A questão-chave na pesquisa com os bilíngües é se processamos palavras emocionais de forma semelhante ou diferente em nossas respectivas línguas. Para responder a esta pergunta, Catherine Caldwell-Harris e seus co-autores da Universidade de Boston apresentaram bilíngües turco-ingleses com uma série de palavras e examinaram a condutividade elétrica da pele. Nossa pele é particularmente sensível a estímulos ameaçadores e relevantes – esses estímulos aumentam o nível de adrenalina no sangue e levam a transpiração, o que aumenta a condutividade elétrica da pele, medida através de eletrodos de dedo. A análise da condutividade revelou que esses bilíngües apresentavam respostas físicas mais fortes às palavras turcas e especialmente a palavras tabu e reprimendas de infância. Alguns mencionaram que eles podiam ouvir, na sua opinião, membros da família turcos que se dirigiam a reprimendas para eles. Essas descobertas, corroboradas por outros estudos, sugerem que o processamento afetivo na primeira língua pode ser mais profundo do que nas línguas aprendidas mais tarde na vida.

As implicações desta diferença foram examinadas na Universidade de Chicago, onde Boaz Keysar e associados ofereceram aos bilíngües uma série de tarefas de tomada de decisão em suas respectivas línguas. Em uma tarefa, por exemplo, os participantes receberam as mesmas escolhas em um quadro de ganho (se você escolher o medicamento A, X pessoas serão salvas) e em uma moldura de perda (se você escolher o medicamento A, as pessoas X morrerão). As descobertas demonstraram que, em sua língua materna, os participantes eram mais propensos a exibir um viés para o enquadramento positivo, enquanto que em sua segunda língua eram menos afetados por enquadramento negativo e aversão à perda.
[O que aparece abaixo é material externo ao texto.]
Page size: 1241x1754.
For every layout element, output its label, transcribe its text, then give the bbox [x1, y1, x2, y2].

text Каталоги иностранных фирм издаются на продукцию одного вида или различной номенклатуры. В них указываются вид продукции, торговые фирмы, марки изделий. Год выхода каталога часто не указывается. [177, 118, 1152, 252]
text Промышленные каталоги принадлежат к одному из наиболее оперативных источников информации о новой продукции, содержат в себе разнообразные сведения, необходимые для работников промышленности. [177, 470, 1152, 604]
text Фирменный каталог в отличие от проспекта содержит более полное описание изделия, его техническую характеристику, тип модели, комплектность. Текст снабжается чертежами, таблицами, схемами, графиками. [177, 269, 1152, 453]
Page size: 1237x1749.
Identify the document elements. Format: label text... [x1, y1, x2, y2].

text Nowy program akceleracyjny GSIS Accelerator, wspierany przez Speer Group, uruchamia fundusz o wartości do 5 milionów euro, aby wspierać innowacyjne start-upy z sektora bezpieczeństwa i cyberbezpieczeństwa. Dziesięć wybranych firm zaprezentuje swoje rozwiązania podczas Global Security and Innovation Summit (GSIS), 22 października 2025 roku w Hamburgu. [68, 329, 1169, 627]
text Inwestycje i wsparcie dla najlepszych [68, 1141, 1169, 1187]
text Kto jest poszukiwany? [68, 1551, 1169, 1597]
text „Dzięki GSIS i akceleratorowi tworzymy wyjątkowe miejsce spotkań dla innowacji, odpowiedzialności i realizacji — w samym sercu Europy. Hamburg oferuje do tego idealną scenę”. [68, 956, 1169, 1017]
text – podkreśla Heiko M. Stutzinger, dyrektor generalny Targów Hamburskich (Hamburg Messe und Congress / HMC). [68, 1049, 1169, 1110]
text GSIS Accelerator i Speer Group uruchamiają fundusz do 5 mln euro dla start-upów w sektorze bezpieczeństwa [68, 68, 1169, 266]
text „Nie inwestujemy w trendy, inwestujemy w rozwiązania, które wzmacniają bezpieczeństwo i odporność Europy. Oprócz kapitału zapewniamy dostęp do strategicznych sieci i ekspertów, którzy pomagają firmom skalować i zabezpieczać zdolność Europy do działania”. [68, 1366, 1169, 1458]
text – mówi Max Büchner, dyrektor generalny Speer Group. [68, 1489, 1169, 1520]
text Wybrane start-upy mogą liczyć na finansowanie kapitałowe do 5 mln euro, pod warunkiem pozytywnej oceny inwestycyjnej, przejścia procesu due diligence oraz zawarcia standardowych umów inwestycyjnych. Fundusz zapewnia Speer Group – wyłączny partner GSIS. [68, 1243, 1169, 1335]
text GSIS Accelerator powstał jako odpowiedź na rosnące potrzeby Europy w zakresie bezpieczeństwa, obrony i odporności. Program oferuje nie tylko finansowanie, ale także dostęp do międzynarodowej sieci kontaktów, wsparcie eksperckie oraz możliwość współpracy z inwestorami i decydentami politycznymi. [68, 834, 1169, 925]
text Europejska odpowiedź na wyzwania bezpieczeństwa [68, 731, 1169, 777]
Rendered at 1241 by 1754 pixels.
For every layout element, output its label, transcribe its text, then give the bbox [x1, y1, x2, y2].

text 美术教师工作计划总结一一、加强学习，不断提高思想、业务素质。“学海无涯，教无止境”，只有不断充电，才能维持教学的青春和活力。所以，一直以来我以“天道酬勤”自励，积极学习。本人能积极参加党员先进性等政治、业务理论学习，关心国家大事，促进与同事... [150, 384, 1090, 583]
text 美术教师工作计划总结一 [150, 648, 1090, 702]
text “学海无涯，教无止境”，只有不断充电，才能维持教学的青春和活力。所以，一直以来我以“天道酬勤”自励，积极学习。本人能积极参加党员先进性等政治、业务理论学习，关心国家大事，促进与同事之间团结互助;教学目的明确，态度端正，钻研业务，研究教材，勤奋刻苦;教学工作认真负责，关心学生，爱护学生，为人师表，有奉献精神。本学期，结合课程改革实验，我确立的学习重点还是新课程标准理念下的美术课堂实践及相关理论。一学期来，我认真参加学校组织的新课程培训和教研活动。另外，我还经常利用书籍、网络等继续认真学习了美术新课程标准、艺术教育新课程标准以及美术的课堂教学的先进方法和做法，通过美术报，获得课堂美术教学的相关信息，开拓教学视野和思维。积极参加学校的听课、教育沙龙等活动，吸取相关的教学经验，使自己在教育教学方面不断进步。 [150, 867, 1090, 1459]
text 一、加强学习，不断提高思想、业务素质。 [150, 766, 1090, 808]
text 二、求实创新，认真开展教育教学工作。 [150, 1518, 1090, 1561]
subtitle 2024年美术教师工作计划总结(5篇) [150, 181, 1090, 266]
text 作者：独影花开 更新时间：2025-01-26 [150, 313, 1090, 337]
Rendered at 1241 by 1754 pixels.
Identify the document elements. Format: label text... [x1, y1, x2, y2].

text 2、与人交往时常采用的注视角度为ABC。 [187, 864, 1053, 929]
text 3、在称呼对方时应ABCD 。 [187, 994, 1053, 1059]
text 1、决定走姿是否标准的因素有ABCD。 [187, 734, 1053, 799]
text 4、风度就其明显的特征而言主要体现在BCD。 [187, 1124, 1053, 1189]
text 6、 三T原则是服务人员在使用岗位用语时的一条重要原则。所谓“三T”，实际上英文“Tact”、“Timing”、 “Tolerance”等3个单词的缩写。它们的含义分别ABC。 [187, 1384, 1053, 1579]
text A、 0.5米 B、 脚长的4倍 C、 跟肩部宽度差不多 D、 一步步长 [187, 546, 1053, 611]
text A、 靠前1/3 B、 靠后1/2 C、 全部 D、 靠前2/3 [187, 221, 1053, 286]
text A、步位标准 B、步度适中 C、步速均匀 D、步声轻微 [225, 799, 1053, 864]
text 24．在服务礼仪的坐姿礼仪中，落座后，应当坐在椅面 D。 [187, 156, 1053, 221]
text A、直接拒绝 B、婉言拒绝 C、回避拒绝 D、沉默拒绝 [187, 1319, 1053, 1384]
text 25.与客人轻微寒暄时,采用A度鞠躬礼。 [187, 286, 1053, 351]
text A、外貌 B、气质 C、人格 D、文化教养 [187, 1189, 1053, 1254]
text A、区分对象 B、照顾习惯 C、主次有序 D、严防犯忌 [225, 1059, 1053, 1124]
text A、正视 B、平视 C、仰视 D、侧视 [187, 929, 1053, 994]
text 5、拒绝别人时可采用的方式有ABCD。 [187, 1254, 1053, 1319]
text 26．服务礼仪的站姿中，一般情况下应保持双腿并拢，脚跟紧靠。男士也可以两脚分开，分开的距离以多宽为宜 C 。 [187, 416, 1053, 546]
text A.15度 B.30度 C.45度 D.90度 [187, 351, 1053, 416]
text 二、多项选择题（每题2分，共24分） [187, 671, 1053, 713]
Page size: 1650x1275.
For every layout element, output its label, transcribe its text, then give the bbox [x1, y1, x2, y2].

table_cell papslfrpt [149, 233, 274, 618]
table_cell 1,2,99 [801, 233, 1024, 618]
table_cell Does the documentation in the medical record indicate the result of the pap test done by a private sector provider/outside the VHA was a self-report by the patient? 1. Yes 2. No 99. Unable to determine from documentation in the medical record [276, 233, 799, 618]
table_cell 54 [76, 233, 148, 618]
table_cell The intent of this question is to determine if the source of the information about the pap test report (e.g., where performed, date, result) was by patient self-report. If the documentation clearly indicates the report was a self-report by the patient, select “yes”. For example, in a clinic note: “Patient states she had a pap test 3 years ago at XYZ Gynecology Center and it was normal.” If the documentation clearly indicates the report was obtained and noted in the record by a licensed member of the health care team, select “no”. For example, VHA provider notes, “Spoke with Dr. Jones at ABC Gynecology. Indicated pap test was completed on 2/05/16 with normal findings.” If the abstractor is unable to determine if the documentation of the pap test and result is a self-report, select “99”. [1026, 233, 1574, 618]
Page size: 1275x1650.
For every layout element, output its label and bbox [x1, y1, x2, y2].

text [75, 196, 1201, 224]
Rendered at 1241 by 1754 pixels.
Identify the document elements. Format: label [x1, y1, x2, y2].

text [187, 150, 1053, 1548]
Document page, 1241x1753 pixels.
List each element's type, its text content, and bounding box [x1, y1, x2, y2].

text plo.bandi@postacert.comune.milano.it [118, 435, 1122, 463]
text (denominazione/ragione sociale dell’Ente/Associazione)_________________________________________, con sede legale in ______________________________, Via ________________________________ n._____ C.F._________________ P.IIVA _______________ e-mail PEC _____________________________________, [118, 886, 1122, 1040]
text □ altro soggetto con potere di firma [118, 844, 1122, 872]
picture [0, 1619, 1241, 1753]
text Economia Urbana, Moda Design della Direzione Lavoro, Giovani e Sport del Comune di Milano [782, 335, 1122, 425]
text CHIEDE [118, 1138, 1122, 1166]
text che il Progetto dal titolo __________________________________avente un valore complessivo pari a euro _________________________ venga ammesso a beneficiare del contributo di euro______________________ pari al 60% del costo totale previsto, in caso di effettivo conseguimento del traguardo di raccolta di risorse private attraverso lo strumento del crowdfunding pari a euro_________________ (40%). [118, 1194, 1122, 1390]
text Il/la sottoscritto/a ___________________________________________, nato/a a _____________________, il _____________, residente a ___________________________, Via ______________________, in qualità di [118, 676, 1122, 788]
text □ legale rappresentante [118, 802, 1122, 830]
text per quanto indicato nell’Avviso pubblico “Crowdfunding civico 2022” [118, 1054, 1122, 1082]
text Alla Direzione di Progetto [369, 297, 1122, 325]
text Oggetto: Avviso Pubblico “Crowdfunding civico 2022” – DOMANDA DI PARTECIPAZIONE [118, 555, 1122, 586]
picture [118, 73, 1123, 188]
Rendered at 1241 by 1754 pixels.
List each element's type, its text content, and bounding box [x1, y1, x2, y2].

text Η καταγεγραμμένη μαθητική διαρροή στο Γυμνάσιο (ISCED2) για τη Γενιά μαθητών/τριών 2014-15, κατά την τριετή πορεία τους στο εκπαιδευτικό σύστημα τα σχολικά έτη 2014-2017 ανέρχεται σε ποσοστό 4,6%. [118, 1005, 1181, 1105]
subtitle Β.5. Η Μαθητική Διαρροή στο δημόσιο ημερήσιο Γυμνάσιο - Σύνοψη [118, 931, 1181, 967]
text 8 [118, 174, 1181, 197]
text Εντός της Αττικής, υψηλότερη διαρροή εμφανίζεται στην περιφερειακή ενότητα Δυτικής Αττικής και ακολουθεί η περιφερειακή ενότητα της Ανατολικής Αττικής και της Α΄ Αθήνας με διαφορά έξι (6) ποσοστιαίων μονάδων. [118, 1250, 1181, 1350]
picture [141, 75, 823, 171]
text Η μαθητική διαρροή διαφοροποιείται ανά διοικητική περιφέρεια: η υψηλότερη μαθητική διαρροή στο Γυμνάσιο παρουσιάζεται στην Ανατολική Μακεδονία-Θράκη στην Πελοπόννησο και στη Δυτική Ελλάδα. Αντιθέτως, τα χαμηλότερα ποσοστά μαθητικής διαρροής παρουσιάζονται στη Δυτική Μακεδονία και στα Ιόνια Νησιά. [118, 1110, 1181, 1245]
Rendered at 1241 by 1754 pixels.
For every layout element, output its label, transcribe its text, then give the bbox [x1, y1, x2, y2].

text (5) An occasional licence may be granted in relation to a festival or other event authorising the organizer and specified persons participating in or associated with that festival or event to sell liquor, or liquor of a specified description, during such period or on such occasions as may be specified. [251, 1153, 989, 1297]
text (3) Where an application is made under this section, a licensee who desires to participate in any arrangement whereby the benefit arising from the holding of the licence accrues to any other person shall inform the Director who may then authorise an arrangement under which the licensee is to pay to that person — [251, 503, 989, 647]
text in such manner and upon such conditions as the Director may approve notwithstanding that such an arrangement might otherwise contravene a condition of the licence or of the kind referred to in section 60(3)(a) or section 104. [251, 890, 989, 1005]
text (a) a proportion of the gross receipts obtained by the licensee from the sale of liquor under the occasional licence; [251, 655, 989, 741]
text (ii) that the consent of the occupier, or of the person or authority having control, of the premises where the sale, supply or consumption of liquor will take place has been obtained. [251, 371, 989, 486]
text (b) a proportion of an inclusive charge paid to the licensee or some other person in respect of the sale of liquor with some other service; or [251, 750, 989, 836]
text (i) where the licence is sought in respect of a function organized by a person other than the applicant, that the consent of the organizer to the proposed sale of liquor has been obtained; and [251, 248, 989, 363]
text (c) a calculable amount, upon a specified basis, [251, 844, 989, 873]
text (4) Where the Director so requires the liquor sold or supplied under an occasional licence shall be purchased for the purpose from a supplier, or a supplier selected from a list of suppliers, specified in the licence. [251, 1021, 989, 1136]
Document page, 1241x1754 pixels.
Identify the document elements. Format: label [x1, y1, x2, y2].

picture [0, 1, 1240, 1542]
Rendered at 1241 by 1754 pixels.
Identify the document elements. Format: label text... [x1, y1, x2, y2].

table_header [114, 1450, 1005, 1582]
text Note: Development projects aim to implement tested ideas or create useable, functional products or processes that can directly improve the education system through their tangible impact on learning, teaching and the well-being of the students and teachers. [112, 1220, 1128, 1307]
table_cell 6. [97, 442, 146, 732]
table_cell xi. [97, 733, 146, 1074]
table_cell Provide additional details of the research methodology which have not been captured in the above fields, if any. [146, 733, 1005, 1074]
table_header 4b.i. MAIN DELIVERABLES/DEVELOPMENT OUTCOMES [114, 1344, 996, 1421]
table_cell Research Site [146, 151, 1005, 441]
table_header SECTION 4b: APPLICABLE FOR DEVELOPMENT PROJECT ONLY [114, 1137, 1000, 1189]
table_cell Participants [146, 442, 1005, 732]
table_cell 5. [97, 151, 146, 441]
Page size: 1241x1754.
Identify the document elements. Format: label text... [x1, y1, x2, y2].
Essas descobertas foram ligadas à maior distância emocional proporcionada pela segunda língua.

Agora, o que essas descobertas significam para nossas vidas diárias? Para começar, eles nos lembram que a linguagem está situada não só na mente, mas também no corpo, e as línguas aprendidas em diferentes pontos de nossas vidas podem habituar nosso corpo de maneiras diferentes. As descobertas também sugerem que mesmo quando os níveis de proficiência são comparáveis, as línguas aprendidas anteriormente e depois na vida oferecem diferentes vantagens de processamento. O aumento da emotividade e sensibilidade à ameaça no primeiro idioma torna perfeito para poesia e argumentos, enquanto as línguas aprendidas mais tarde na vida tornam mais fácil mentir, lembrar eventos traumáticos e resistir a efeitos de enquadramento e pressões publicitárias.

Essa diferença parece quase intuitiva até tentar determinar o ponto preciso de transição para "mais tarde na vida" ou começar a pensar sobre o fato de que Nabokov, que tinha uma babá inglesa, estava realmente exposto ao inglês desde a primeira infância. E como podemos explicar o misterioso caso de Marc Chagall, que escreveu poesia em russo, o idioma que ele começou a aprender aos 13 anos? Voltarei a esta pergunta na minha próxima publicação, onde discutirei a poesia de Chagall e os "efeitos de idade" na aprendizagem de segunda língua.

A Aneta Pavlenko é professora de lingüística aplicada na Universidade Temple.

Foto de Autumn love from Shutterstock.

Referências

Harris, C., Ayçiçegi, A. & J. Gleason (2003) As palavras tabú e as reprimendas provocam maior reatividade autonômica em uma primeira língua do que em uma segunda língua. Psicolinguística aplicada , 24, 4, 561-571.

Keysar, B., Hayakawa, S. e SG An (2012) O efeito da língua estrangeira: pensar em uma língua estrangeira reduz os viés de decisão. Psychological Science , 23, 661-668.